==== Selection ====

Is there anyone out there who is familiar with this setup and using it under FreeBSD 7x?

Are you running AMD64 or i386?

I would like to know before install pitfalls that may be there for this motherboard, better ways to configure Xorg.conf for this gpu (dualhead), and the best way to utilize the sound card?

Thanks in advance.


----------



## tangram (Jul 3, 2009)

Have a look at http://www.freebsd.org/releases/7.2R/hardware.html and search the mailing list.

Your audio is supported by FreeBSD 7.2. As for the NIC I don't think so.


----------



## vermaden (Jul 3, 2009)

tangram said:
			
		

> Your audio is supported by FreeBSD 7.2. As for the NIC I don't think so.



This is the main problem with (very good) AMD 780G/790GX chipset based motherboards, you always get shitty NIC, like some new unknown Realtek model that provides nothing new, or even better, Attastic.

You get great integrated graphics along with low TDP chipset, lower price for the whole platform, but you "pay it back" in shitty NIC.

Or maybe anyone knows 780G/790GX motherboard with Bradcom/Intel NIC?


----------



## Trebuchet (Jul 5, 2009)

Installed 7.2 i386
-Video supported
-NIC supported
-Audio is partial under Gnome and doesnt work under KDE
-Optical accessable with KDE not with Gnome
    ...interesting

PC-BSD AMD64 does not finnish install when configuring X

Opensolaris 2009.6 doesnt install due to SATA DVD. If installed with a temp IDE DVD drive - [very] quirky when IDE drive is removed and SATA drive reinstalled. Partial audio support as with FreeBSD.

I suppose that I will need to try a Linux dist or just load XP


----------

====

## Aim
Write out the FreeBSD thread word for word, from "I would like" up to and including "the mailing list.".

==== Data lines ====

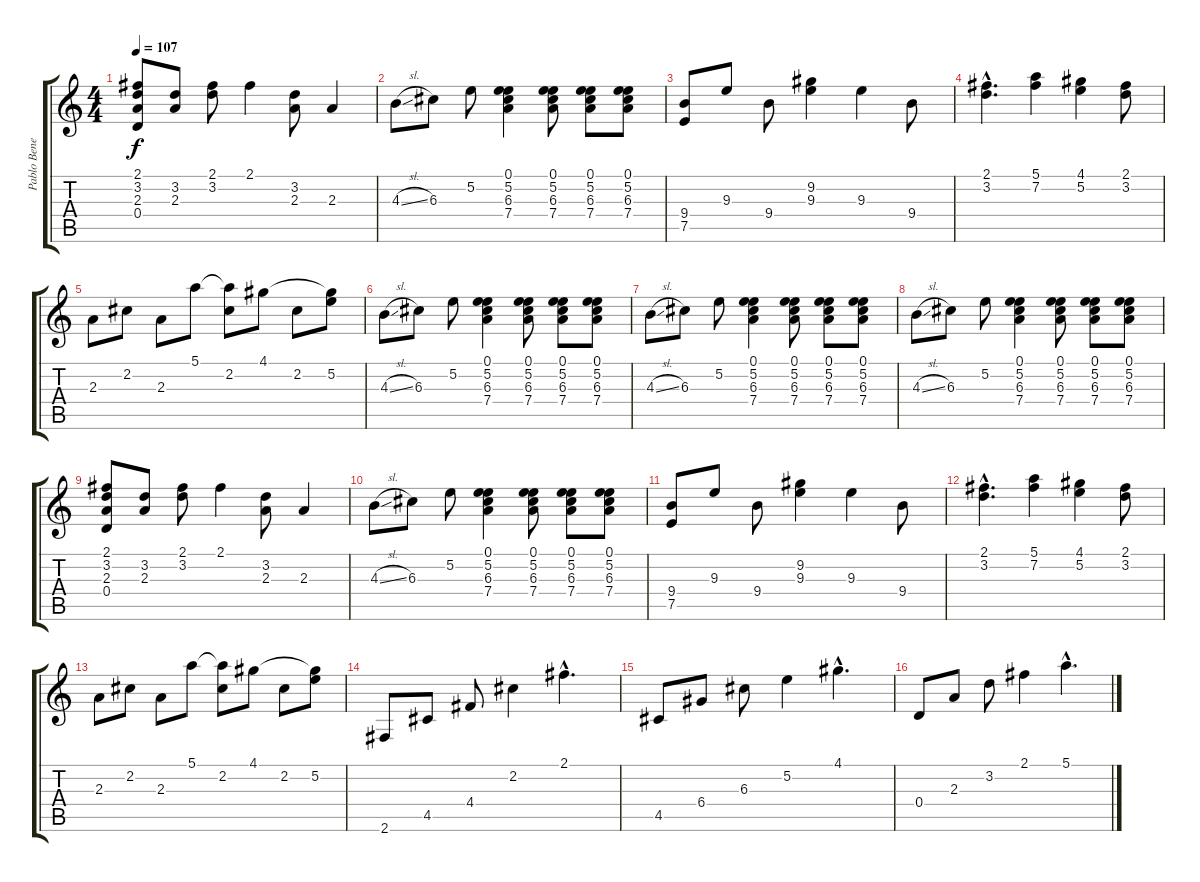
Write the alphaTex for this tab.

\track ("Pablo Benegas" "Pablo Bene") {instrument acousticguitarnylon}
\staff {score tabs}
\tuning (E4 B3 G3 D3 A2 E2) {hide}
\ts (4 4)
\tempo 107
\clef g2
\ks c
(2.1 3.2 2.3 0.4).8{dy f} (3.2 2.3).8 (2.1 3.2).8 2.1.4 (3.2 2.3).8 2.3.4 |
4.3{sl}.8 6.3.8 5.2.8 (0.1 5.2 6.3 7.4).4 (0.1 5.2 6.3 7.4).8 (0.1 5.2 6.3 7.4).8 (0.1 5.2 6.3 7.4).8 |
(9.4 7.5).8 9.3.8 9.4.8 (9.2 9.3).4 9.3.4 9.4.8 |
(2.1{hac} 3.2{hac}).4{d} (5.1 7.2).4 (4.1 5.2).4 (2.1 3.2).8 |
2.3.8 2.2.8 2.3.8 5.1.8 (5.1{t} 2.2).8 4.1.8 2.2.8 (4.1{t} 5.2).8 |
4.3{sl}.8 6.3.8 5.2.8 (0.1 5.2 6.3 7.4).4 (0.1 5.2 6.3 7.4).8 (0.1 5.2 6.3 7.4).8 (0.1 5.2 6.3 7.4).8 |
4.3{sl}.8 6.3.8 5.2.8 (0.1 5.2 6.3 7.4).4 (0.1 5.2 6.3 7.4).8 (0.1 5.2 6.3 7.4).8 (0.1 5.2 6.3 7.4).8 |
4.3{sl}.8 6.3.8 5.2.8 (0.1 5.2 6.3 7.4).4 (0.1 5.2 6.3 7.4).8 (0.1 5.2 6.3 7.4).8 (0.1 5.2 6.3 7.4).8 |
(2.1 3.2 2.3 0.4).8 (3.2 2.3).8 (2.1 3.2).8 2.1.4 (3.2 2.3).8 2.3.4 |
4.3{sl}.8 6.3.8 5.2.8 (0.1 5.2 6.3 7.4).4 (0.1 5.2 6.3 7.4).8 (0.1 5.2 6.3 7.4).8 (0.1 5.2 6.3 7.4).8 |
(9.4 7.5).8 9.3.8 9.4.8 (9.2 9.3).4 9.3.4 9.4.8 |
(2.1{hac} 3.2{hac}).4{d} (5.1 7.2).4 (4.1 5.2).4 (2.1 3.2).8 |
2.3.8 2.2.8 2.3.8 5.1.8 (5.1{t} 2.2).8 4.1.8 2.2.8 (4.1{t} 5.2).8 |
2.6.8{volume 10} 4.5.8 4.4.8 2.2.4 2.1{hac}.4{d} |
4.5.8 6.4.8 6.3.8 5.2.4 4.1{hac}.4{d} |
0.4.8 2.3.8 3.2.8 2.1.4 5.1{hac}.4{d}
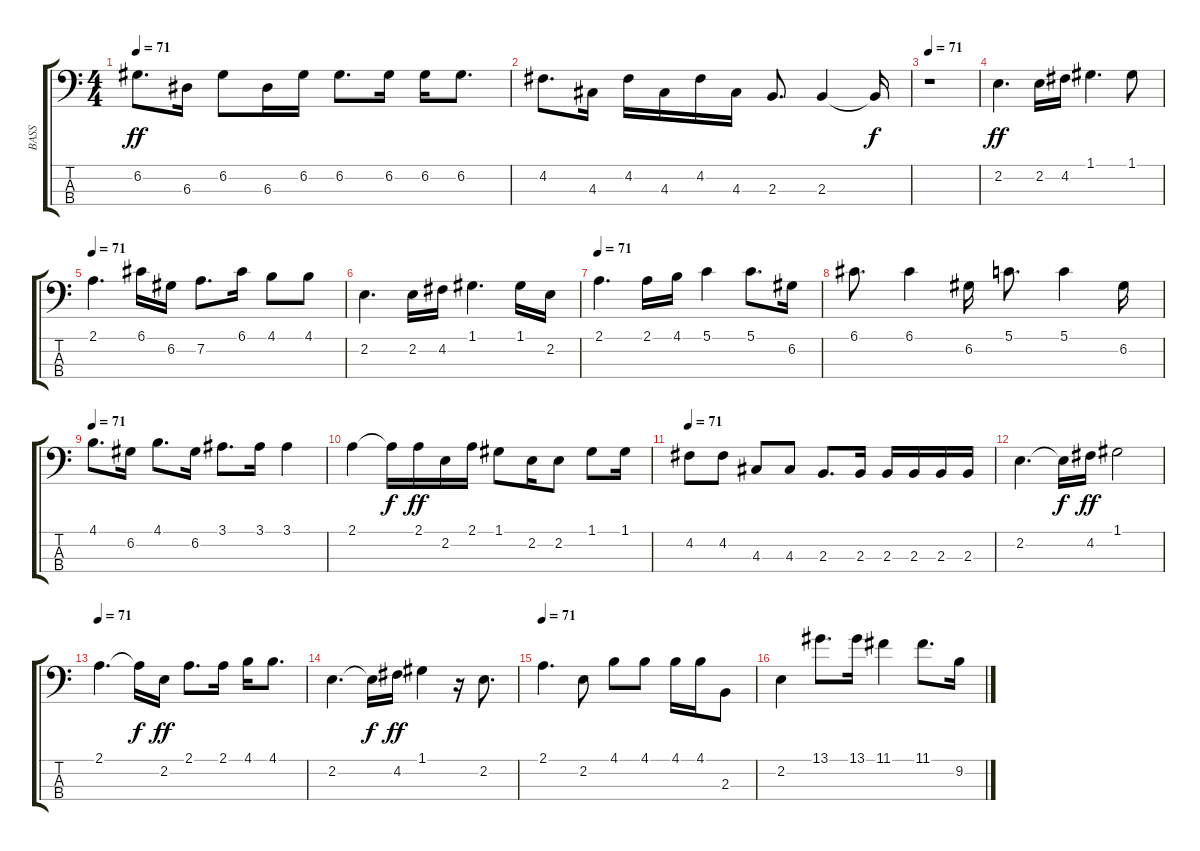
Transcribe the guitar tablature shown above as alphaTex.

\track ("BASS" "BASS") {instrument electricbassfinger}
\staff {score tabs}
\tuning (G2 D2 A1 E1) {hide}
\ts (4 4)
\tempo 71
\clef f4
\ks c
6.2.8{d dy ff} 6.3.16 6.2.8 6.3.16 6.2.16 6.2.8{d} 6.2.16 6.2.16 6.2.8{d} |
4.2.8{d} 4.3.16 4.2.16 4.3.16 4.2.16 4.3.16 2.3.8{d} 2.3.4 2.3{t}.16{dy f} |
\tempo 71
r.1 |
2.2.4{d dy ff} 2.2.16 4.2.16 1.1.4{d} 1.1.8 |
\tempo 71
2.1.4{d} 6.1.16 6.2.16 7.2.8{d} 6.1.16 4.1.8 4.1.8 |
2.2.4{d} 2.2.16 4.2.16 1.1.4{d} 1.1.16 2.2.16 |
\tempo 71
2.1.4{d} 2.1.16 4.1.16 5.1.4 5.1.8{d} 6.2.16 |
6.1.8{d} 6.1.4 6.2.16 5.1.8{d} 5.1.4 6.2.16 |
\tempo 71
4.1.8{d} 6.2.16 4.1.8{d} 6.2.16 3.1.8{d} 3.1.16 3.1.4 |
2.1.4 2.1{t}.16{dy f} 2.1.16{dy ff} 2.2.16 2.1.16 1.1.8 2.2.16 2.2.8 1.1.8 1.1.16 |
\tempo 71
4.2.8 4.2.8 4.3.8 4.3.8 2.3.8{d} 2.3.16 2.3.16 2.3.16 2.3.16 2.3.16 |
2.2.4{d} 2.2{t}.16{dy f} 4.2.16{dy ff} 1.1.2 |
\tempo 71
2.1.4{d} 2.1{t}.16{dy f} 2.2.16{dy ff} 2.1.8{d} 2.1.16{txt ""} 4.1.16 4.1.8{d} |
2.2.4{d} 2.2{t}.16{dy f} 4.2.16{dy ff} 1.1.4 r.16 2.2.8{d} |
\tempo 71
2.1.4{d} 2.2.8 4.1.8 4.1.8 4.1.16 4.1.16 2.3.8 |
2.2.4 13.1.8{d} 13.1.16 11.1.4 11.1.8{d} 9.2.16
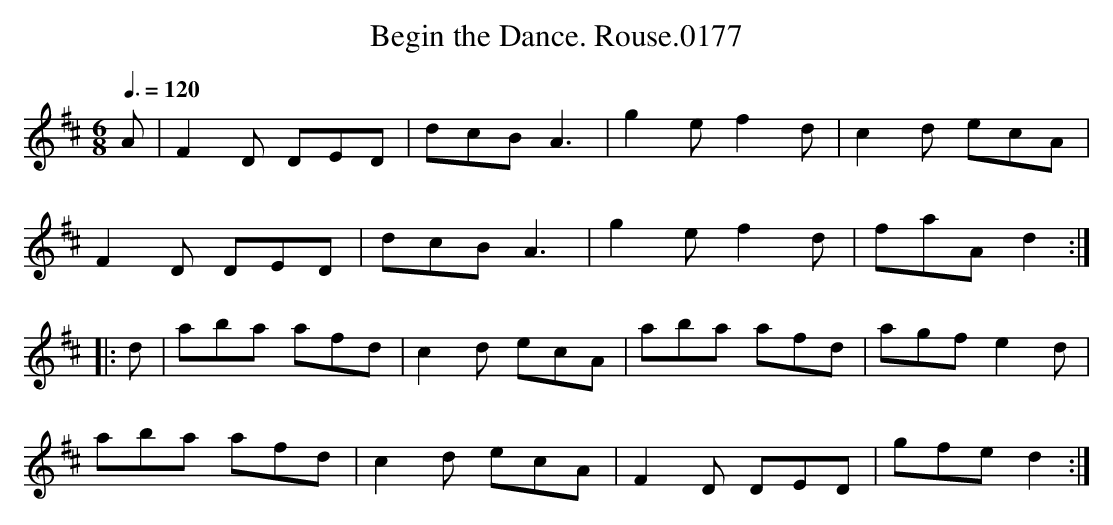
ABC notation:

X:1
T:Begin the Dance. Rouse.0177
M:6/8
L:1/8
Q:3/8=120
K:D
A|F2D DED|dcB A3|g2e f2d|c2d ecA|
F2D DED|dcB A3|g2e f2d|faA d2:|
|:d|aba afd|c2d ecA|aba afd|agf e2d|
aba afd|c2d ecA|F2D DED|gfe d2:|
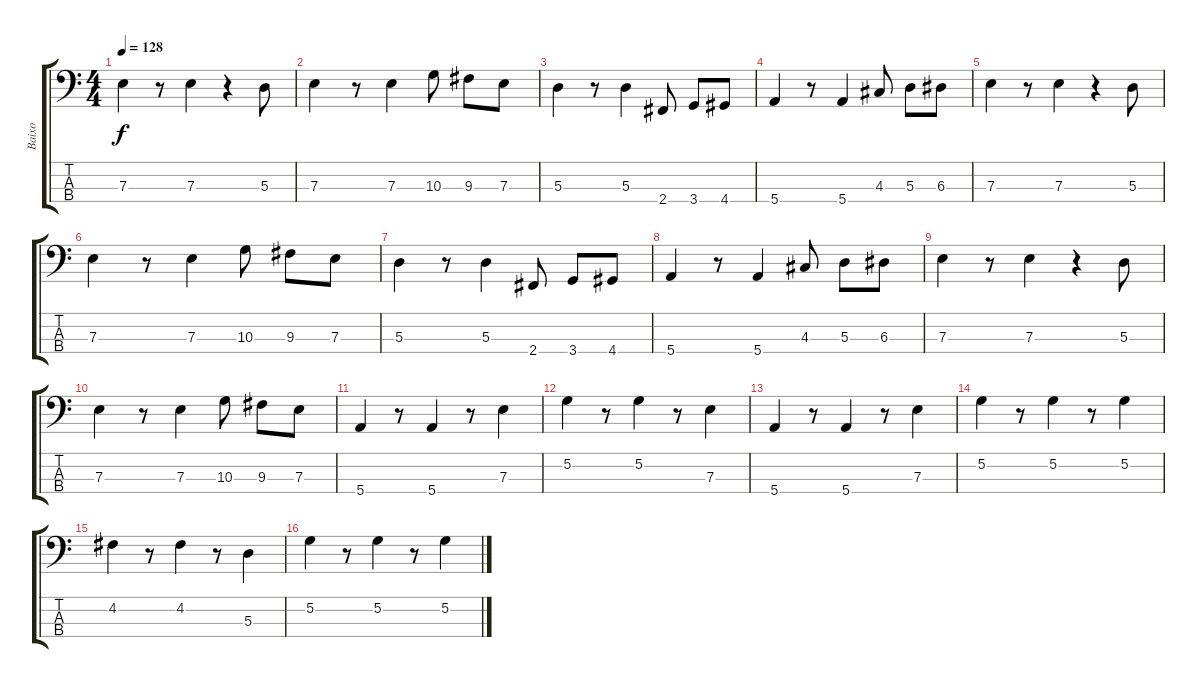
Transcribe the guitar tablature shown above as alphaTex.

\track ("Baixo" "Baixo") {instrument electricbassfinger}
\staff {score tabs}
\tuning (G2 D2 A1 E1) {hide}
\ts (4 4)
\tempo 128
\clef f4
\ks c
7.3.4{dy f} r.8 7.3.4 r.4 5.3.8 |
7.3.4 r.8 7.3.4 10.3.8 9.3.8 7.3.8 |
5.3.4 r.8 5.3.4 2.4.8 3.4.8 4.4.8 |
5.4.4 r.8 5.4.4 4.3.8 5.3.8 6.3.8 |
7.3.4 r.8 7.3.4 r.4 5.3.8 |
7.3.4 r.8 7.3.4 10.3.8 9.3.8 7.3.8 |
5.3.4 r.8 5.3.4 2.4.8 3.4.8 4.4.8 |
5.4.4 r.8 5.4.4 4.3.8 5.3.8 6.3.8 |
7.3.4 r.8 7.3.4 r.4 5.3.8 |
7.3.4 r.8 7.3.4 10.3.8 9.3.8 7.3.8 |
5.4.4 r.8 5.4.4 r.8 7.3.4 |
5.2.4 r.8 5.2.4 r.8 7.3.4 |
5.4.4 r.8 5.4.4 r.8 7.3.4 |
5.2.4 r.8 5.2.4 r.8 5.2.4 |
4.2.4 r.8 4.2.4 r.8 5.3.4 |
5.2.4 r.8 5.2.4 r.8 5.2.4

====

## Final result
I would like to know before install pitfalls that may be there for this motherboard, better ways to configure Xorg.conf for this gpu (dualhead), and the best way to utilize the sound card?

Thanks in advance.


----------



## tangram (Jul 3, 2009)

Have a look at http://www.freebsd.org/releases/7.2R/hardware.html and search the mailing list.